## Problem to solve
Copy the listing below exactly, but skip the pictures.

## Source data
____
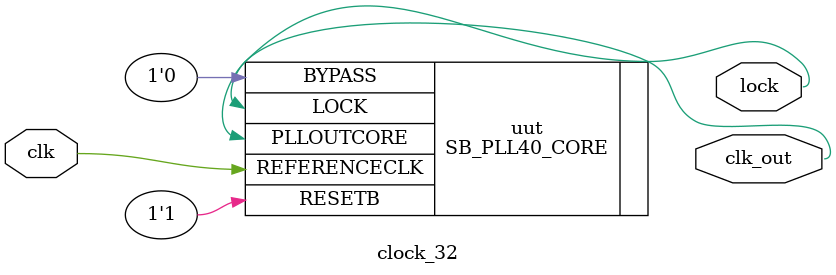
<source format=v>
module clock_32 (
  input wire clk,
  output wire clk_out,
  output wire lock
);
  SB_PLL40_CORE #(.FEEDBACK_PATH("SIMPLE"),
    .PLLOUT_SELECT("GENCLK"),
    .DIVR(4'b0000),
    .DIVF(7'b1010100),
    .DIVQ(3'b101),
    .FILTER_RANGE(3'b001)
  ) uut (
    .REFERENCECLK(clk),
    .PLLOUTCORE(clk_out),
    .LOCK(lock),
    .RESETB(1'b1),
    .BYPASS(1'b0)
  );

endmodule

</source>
____
## Solution
<source format=v>
module clock_32 (
  input wire clk,
  output wire clk_out,
  output wire lock
);
  SB_PLL40_CORE #(.FEEDBACK_PATH("SIMPLE"),
    .PLLOUT_SELECT("GENCLK"),
    .DIVR(4'b0000),
    .DIVF(7'b1010100),
    .DIVQ(3'b101),
    .FILTER_RANGE(3'b001)
  ) uut (
    .REFERENCECLK(clk),
    .PLLOUTCORE(clk_out),
    .LOCK(lock),
    .RESETB(1'b1),
    .BYPASS(1'b0)
  );

endmodule

</source>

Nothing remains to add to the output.